Instigator of the spontaneous jamboree Kieran Chapman later said, ‘It was just to bring people together’ and that ‘They were jumping on my car, but I didn’t care, there was no damage.’ Can the Vengaboys do no wrong I hear you ask? It would appear not.
A video of three youths dancing in the street in Ballyfermot, Ireland to the tune evokes much the same response. Dragging down the road what appears to be a speaker the size of a suitcase, they suddenly halt, to thrust hips and wave arms when the pioneering chorus melody is launched into. When watching these snippets of prosaic life sound-tracked to the anthem, one does not mock those who revel in the bad taste of the Vengaboys, one can only join the protagonists in their heady elation. The Vengaboys are surely representative of lawful good as a result of this.
Recently, Guardian beauty columnist Sali Hughes tweeted a video of herself in gleeful hysterics inside a moving car, with the caption ‘Last night, [my] pals and I were picked up by a minicab playing Vengaboys at full blast. Just when I thought I’d recovered a few hours later, our lift turned up and it was the Vengabus AGAIN, volume still at eleven. This is us on the way home. I thought I’d die.’
This tale can be nothing other than kismet; the joyous destiny of Boom, Boom, Boom, Boom!! strikes again.
I recently had a similar experience to that of the hallowed Cheltenham episode on a night out to the aforementioned Flying Handbag. On my way home via King Kebab, a car drives past full of grown men cheering as I sang along, blasting what else but Boom, Boom, Boom, Boom!! This came just minutes after DJ Amber played the song in the club for me.

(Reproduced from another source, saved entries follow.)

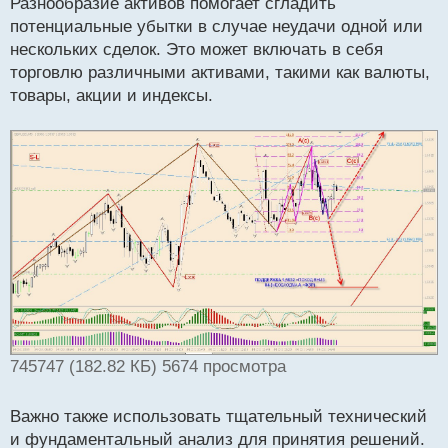
Разнообразие активов помогает сгладить
потенциальные убытки в случае неудачи одной или
нескольких сделок. Это может включать в себя
торговлю различными активами, такими как валюты,
товары, акции и индексы.
745747 (182.82 КБ) 5674 просмотра
Важно также использовать тщательный технический
и фундаментальный анализ для принятия решений.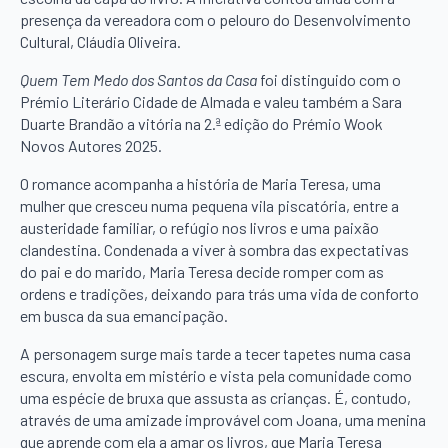
presença da vereadora com o pelouro do Desenvolvimento
Cultural, Cláudia Oliveira.
Quem Tem Medo dos Santos da Casa
foi distinguido com o
Prémio Literário Cidade de Almada e valeu também a Sara
Duarte Brandão a vitória na 2.ª edição do Prémio Wook
Novos Autores 2025.
O romance acompanha a história de Maria Teresa, uma
mulher que cresceu numa pequena vila piscatória, entre a
austeridade familiar, o refúgio nos livros e uma paixão
clandestina. Condenada a viver à sombra das expectativas
do pai e do marido, Maria Teresa decide romper com as
ordens e tradições, deixando para trás uma vida de conforto
em busca da sua emancipação.
A personagem surge mais tarde a tecer tapetes numa casa
escura, envolta em mistério e vista pela comunidade como
uma espécie de bruxa que assusta as crianças. É, contudo,
através de uma amizade improvável com Joana, uma menina
que aprende com ela a amar os livros, que Maria Teresa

There really is something in the song’s ability to provide unity, which I believe elevates it beyond its one-week stint at UK Number 1 in 1999.
A week prior to this occasion, from our very own Vernon Square library, the siren call could be heard. My favourite feature of The Courtauld’s move has to be the flat in the estate opposite that provides us all with the necessary respite of incredibly loud, disruptive music once a week or so. Hearing the Vengaboys in the midst of writing an assessed essay could not have been more welcome at that particularly trying time.

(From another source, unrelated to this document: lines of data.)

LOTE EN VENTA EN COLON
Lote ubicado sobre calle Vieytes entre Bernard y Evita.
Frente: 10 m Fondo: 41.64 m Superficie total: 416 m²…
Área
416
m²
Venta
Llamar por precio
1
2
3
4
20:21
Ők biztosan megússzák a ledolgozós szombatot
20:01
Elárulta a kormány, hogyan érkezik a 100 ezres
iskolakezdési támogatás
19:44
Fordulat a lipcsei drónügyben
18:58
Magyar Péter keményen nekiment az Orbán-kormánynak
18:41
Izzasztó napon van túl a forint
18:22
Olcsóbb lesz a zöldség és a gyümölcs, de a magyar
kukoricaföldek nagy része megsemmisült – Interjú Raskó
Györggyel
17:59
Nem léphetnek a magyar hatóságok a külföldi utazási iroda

Perhaps it’s a long-shot for me to suggest that there’s a wider conspiracy regarding this pop anthem. I could exploit a theory that the Vengaboys are seeking world domination through cheeky pop songs 20 years after their initial release, or that the reoccurrence of cars playing their songs at high volumes implies that we all have the keys to our own respective Vengabus. But I won’t. The cultural significance of this song in 2019 is rooted in the party, in silliness and in joy itself. Boom, Boom, Boom, Boom!!, with its undemanding lyrics, melody and attitude permits a good time for all.

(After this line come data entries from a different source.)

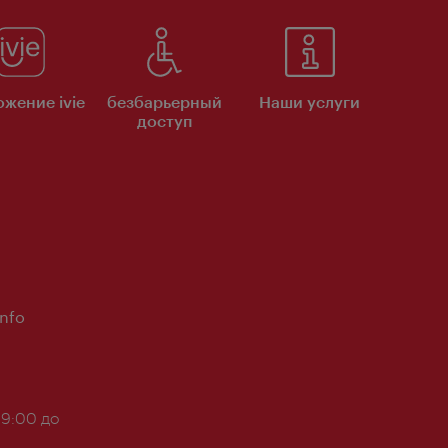
жение ivie
безбарьерный
Наши услуги
доступ
Info
 9:00 до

Now, Tony Blackburn may have announced Boom, Boom, Boom, Boom!! as being the fifth worst ever summer song, but for me, and for other likeminded Eurodance aficionados, it will forever be an anthem of exultation, of forgetting one’s woes and relishing the heights of camp and aural vulgarity. I think it’s time we all admitted it: the Vengaboys’ seminal 1999 hit Boom, Boom, Boom, Boom!! is probably the finest song ever written.